I usually do not enjoy cooking for myself.  When Patience is away, as she is now,  I generally resort to simple meals – sandwiches, hotdogs, leftovers – eat out, or invite friends over for dinner.  Tonight I decided to use us some of the small amounts of un-cooked pasta that has been accumulating in the pantry, along with whatever vegetables I could find in the fridge.  I had nothing specific in mind when I started cutting the two large Portabello mushrooms into small cubes.  I tossed them in the skillet with the olive oil and added some broccolini and shallots and began cooking them over high heat while the pasta was cooking.  I added garlic, oregano, and basil, along with some tomato paste, stirring frequently until the mushrooms were browned.  Next came a few splashes of sweet vermouth to “clean up” the skillet, I lowered the heat and covered things up waiting for the pasta.  At the last minute I grabbed a fresh tomato, chopped it up and tossed it into the mix.

Before the pasta was ready I sprinkled in some red pepper flakes, and decided a few Kalamata olives were called for, and at the last minute tossed in just a bit of heavy whipping cream, thinking, if I’m going to screw things up I might as well do it with style.  The end result was a rather earthy, nondescript looking “sauce” for the herbed pasta I was cooking.

Armed with a glass of wine and some aged Parmigiano cheese for grating I began my meal hoping that it would prove to be eatable.  To my great surprise, and delight, it was more than eatable…it was delicious.  As crazy as it sounds, the combination of the Kalamata olives and the cream produced a delightful flavor.  This is definitely something to be repeated.




Monday, November 9, 2015

THE GAS ISSUE

I thought it worthwhile to visit this post from 2007, the first year of this blog.

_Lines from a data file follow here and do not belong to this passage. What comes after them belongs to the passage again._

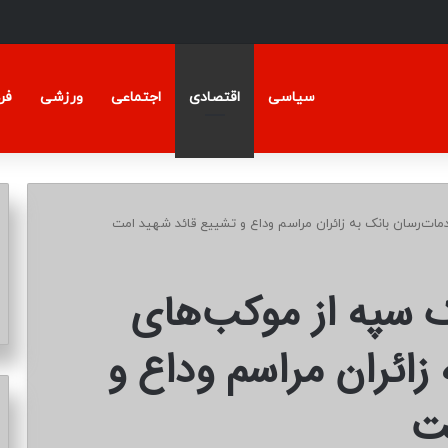
سیاسی
اقتصادی
اجتماعی
ورزشی
فر
دمات‌رسان بانک به زائران مراسم وداع و تشییع قائد شهید امت
ک سپه از موکب‌های
زائران مراسم وداع و
ت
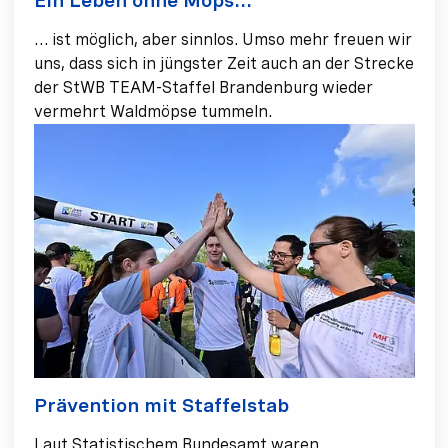
Ein Leben ohne Mops…
… ist möglich, aber sinnlos. Umso mehr freuen wir
uns, dass sich in jüngster Zeit auch an der Strecke
der StWB TEAM-Staffel Brandenburg wieder
vermehrt Waldmöpse tummeln.
Prävention mit Staffelstab
Laut Statistischem Bundesamt waren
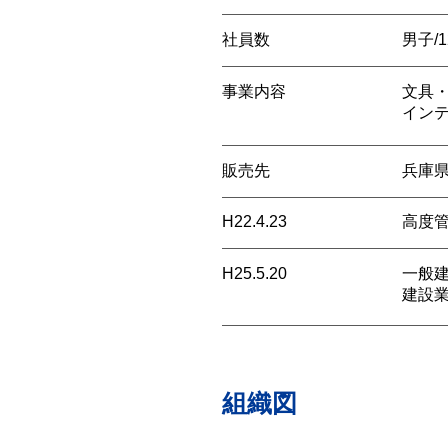
社員数
男子/
事業内容
文具
イン
販売先
兵庫
H22.4.23
高度管
H25.5.20
一般建
建設
組織図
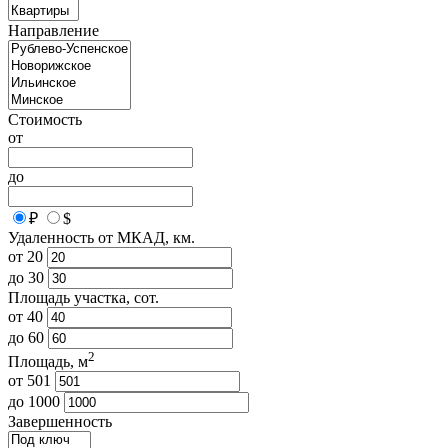
Направление
Стоимость
от
до
₽
$
Удаленность от МКАД, км.
от
20
до
30
Площадь участка, сот.
от
40
до
60
2
Площадь, м
от
501
до
1000
Завершенность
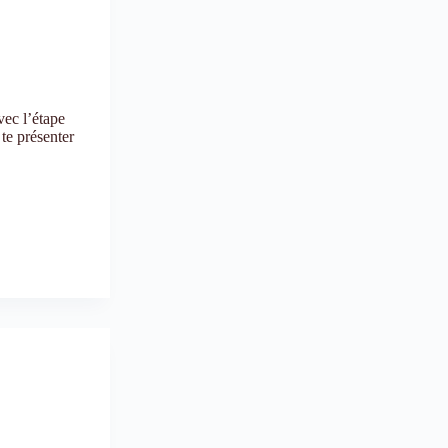
ec l’étape
te présenter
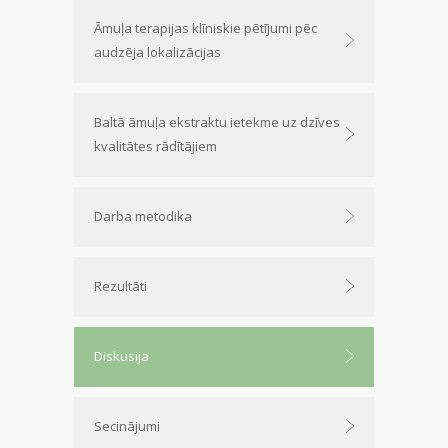
Āmuļa terapijas klīniskie pētījumi pēc
audzēja lokalizācijas
Baltā āmuļa ekstraktu ietekme uz dzīves
kvalitātes rādītājiem
Darba metodika
Rezultāti
Diskusija
Secinājumi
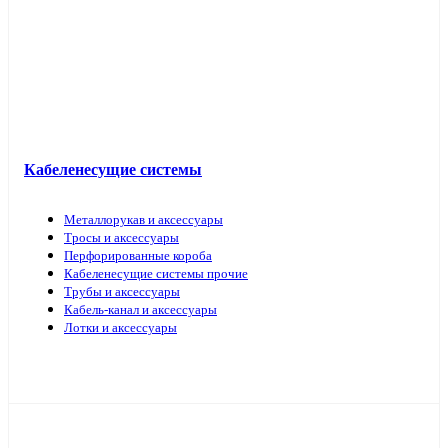
Кабель прочий
Кабеленесущие системы
Металлорукав и аксессуары
Тросы и аксессуары
Перфорированные короба
Кабеленесущие системы прочие
Трубы и аксессуары
Кабель-канал и аксессуары
Лотки и аксессуары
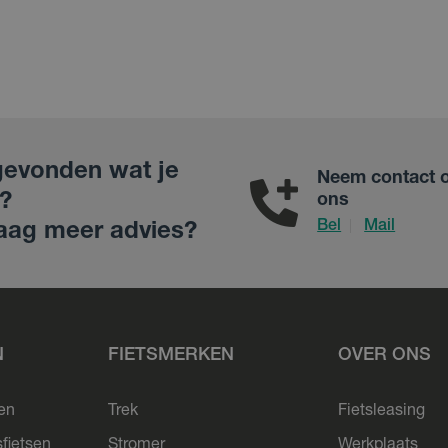
gevonden wat je
Neem contact 
?
ons
Bel
Mail
|
aag meer advies?
N
FIETSMERKEN
OVER ONS
sen
Trek
Fietsleasing
sfietsen
Stromer
Werkplaats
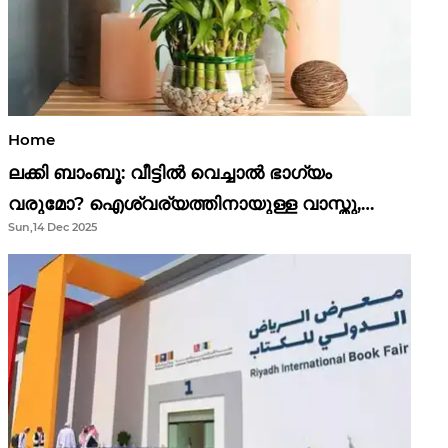
Home
ലക്കി ബാംബൂ: വീട്ടിൽ വെച്ചാൽ ഭാഗ്യം
വരുമോ? ഐശ്വര്യത്തിനായുള്ള വാസ്തു,
Sun,14 Dec 2025
ഫെങ് ഷൂയി വിശ്വാസങ്ങൾ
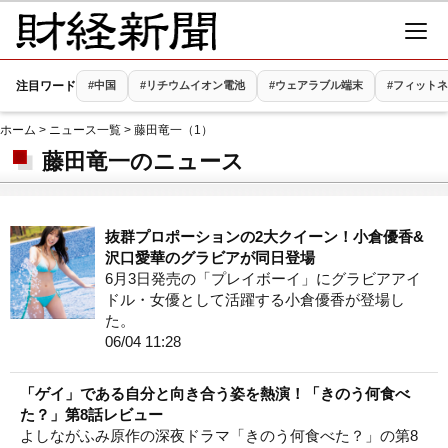
注目ワード
#中国
#リチウムイオン電池
#ウェアラブル端末
#フィット
ホーム
>
ニュース一覧
> 藤田竜一（1）
藤田竜一のニュース
抜群プロポーションの2大クイーン！小倉優香&
沢口愛華のグラビアが同日登場
6月3日発売の「プレイボーイ」にグラビアアイ
ドル・女優として活躍する小倉優香が登場し
た。
06/04 11:28
「ゲイ」である自分と向き合う姿を熱演！「きのう何食べ
た？」第8話レビュー
よしながふみ原作の深夜ドラマ「きのう何食べた？」の第8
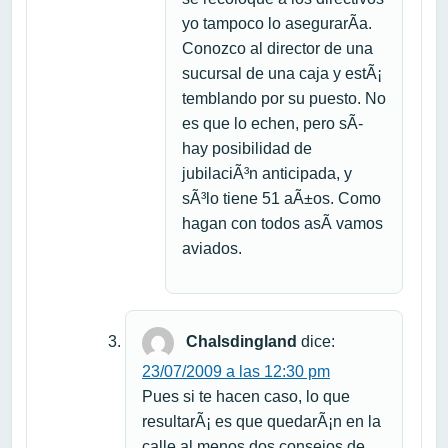
yo tampoco lo asegurarÃ­a.
Conozco al director de una
sucursal de una caja y estÃ¡
temblando por su puesto. No
es que lo echen, pero sÃ­
hay posibilidad de
jubilaciÃ³n anticipada, y
sÃ³lo tiene 51 aÃ±os. Como
hagan con todos asÃ­ vamos
aviados.
Chalsdingland
dice:
23/07/2009 a las 12:30 pm
Pues si te hacen caso, lo que
resultarÃ¡ es que quedarÃ¡n en la
calle al menos dos consejos de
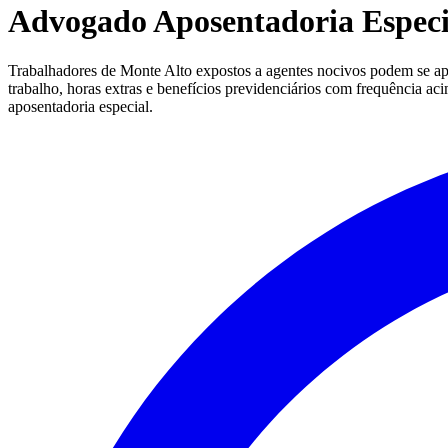
Advogado Aposentadoria Especi
Trabalhadores de Monte Alto expostos a agentes nocivos podem se apo
trabalho, horas extras e benefícios previdenciários com frequência ac
aposentadoria especial.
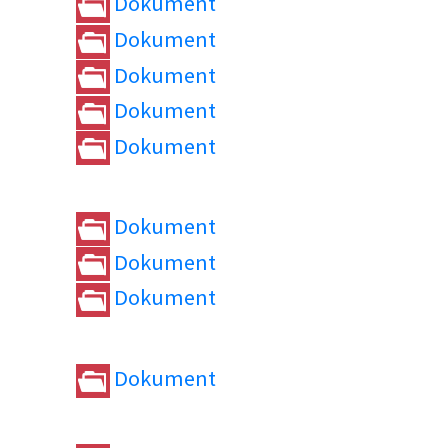
Dokument
Dokument
Dokument
Dokument
Dokument
Dokument
Dokument
Dokument
Dokument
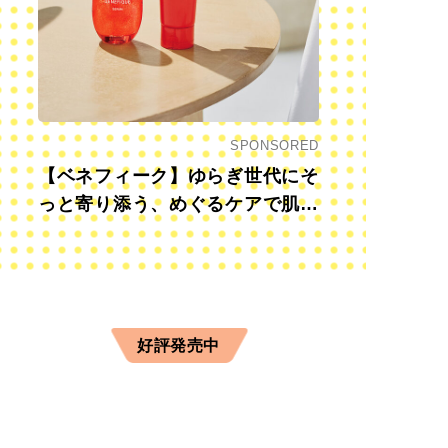
SPONSORED
【ベネフィーク】ゆらぎ世代にそ
っと寄り添う、めぐるケアで肌も
心も前向きに
好評発売中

A FART IS A FART - NOTHING LESS AND NOTHING MORE



I have practiced medicine long enough to call a fart a fart.  This may not seem like a milestone worth noting to some people, but it carries a certain significance for me.  For years I’ve heard myself asking patients: “ have you passed gas”, “have you broken wind”, or have you passed any flatus since your surgery”?  And if the patient was elderly and hard of hearing - I could hear myself saying "HAVE YOU BROKEN WIND" loud enough to be heard in the next room. In my office, a patient sitting on the exam table would tell me about their gas problem, and I would have to discern, is this belching, or farting.  Asking if they passed gas or broke wind sounded so ridiculous to my ears, and I’m sure most patients felt the same way.  Compounding this “situation” has been my firm conviction that as a society, we are all farting more.  So, one day I decided to take matters into my own hands, figuratively of course, and when someone complained to me about their gas problem I simply asked if they meant belching or farting.  Their brief look of confusion and pleasant surprise was quickly replaced by relief, realizing they would not have to use or hear those other ridiculous phrases.

Note - my blog posts are usually accompanied by an appropriate illustration, but I could not find anything in my files to fit the bill this time.